Vulnerabilities in implementing RSA

On 31 January, a few weeks before the start of the world-renowned event, RSA Conference 2014, the homonymous application was released on Google Play. Experts quickly identified several security issues.

RSA Conference 2014 allows users to keep track of activity, event list, schedule, and connect with colleagues through a social and professional networking tool.

RSA

Security researchers from IOActive they decided to take a look at the application to see how safe it is. In a short time, they identified a total of six vulnerabilities.

The most serious of these can be exploited for man-in-the-middle attacks (MitM). An attacker could inject a phishing site to collect delegates' logins.

IOActive's Gunter Ollmann says: "If we were dealing with a banking app, then we would have no luck, but this particular app has only been downloaded a few thousand times, and I have serious doubts about whether a hacker loses his time for an application that will only give him the credentials of a conference ”.

However, there is another security issue quite easy to exploit, and it could be much more profitable to them.

Application information is compiled into a SQLite database that can be downloaded to your smartphone.
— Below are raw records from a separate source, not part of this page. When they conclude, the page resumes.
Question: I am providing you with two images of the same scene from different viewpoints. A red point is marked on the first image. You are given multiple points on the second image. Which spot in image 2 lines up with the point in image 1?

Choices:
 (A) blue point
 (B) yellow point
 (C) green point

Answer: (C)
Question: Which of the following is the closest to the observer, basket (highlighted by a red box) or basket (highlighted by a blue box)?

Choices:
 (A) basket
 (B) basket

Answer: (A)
This file contains the information of each user registered for the RSA Conference 2014, with the name, company and title.

RSA2

While there are no passwords or other sensitive data in this file, hackers could probably use this information in many ways.
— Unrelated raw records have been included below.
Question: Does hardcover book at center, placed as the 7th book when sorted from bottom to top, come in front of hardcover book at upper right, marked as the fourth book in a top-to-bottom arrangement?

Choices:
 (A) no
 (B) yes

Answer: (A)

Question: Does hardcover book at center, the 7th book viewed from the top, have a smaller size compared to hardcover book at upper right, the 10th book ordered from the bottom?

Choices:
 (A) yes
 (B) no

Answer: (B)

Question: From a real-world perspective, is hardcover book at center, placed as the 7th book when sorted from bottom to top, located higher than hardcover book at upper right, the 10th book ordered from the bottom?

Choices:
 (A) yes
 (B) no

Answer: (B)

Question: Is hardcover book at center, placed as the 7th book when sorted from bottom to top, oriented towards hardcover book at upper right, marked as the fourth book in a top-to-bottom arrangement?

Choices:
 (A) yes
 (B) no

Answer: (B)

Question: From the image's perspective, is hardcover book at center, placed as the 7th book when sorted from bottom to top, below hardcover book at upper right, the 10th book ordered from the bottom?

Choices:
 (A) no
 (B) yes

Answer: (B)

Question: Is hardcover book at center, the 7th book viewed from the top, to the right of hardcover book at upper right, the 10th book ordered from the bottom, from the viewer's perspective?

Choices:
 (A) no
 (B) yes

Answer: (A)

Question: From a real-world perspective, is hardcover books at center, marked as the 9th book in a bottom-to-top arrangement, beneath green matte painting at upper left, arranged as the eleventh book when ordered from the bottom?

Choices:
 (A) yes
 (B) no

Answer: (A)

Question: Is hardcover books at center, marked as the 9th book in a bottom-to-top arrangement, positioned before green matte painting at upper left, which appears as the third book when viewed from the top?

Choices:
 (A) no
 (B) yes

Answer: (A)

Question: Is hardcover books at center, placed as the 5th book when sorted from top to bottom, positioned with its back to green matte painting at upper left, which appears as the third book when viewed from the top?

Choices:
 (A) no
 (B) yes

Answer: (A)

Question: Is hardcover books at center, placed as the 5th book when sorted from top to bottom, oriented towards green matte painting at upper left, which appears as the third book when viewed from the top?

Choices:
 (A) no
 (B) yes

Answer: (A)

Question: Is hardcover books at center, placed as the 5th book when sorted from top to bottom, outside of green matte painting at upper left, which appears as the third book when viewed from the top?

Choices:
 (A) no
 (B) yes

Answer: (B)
The application should be said to have not been developed by RSA. Created by QuickMobile, a company that has developed similar applications for several major companies such as McDonalds, Adobe, Kaspersky, Red Hat, and many others.

However, even if RSA had not developed the application, it had to check its security and integrity.

iGuRu.gr The Best Technology Site in Greeceggns

Get the best viral stories straight into your inbox!















Written by giorgos

George still wonders what he's doing here ...

Leave a reply

Your email address is not published. Required fields are mentioned with *

Your message will not be published if:
1. Contains insulting, defamatory, racist, offensive or inappropriate comments.
2. Causes harm to minors.
3. It interferes with the privacy and individual and social rights of other users.
4. Advertises products or services or websites.
5. Contains personal information (address, phone, etc.).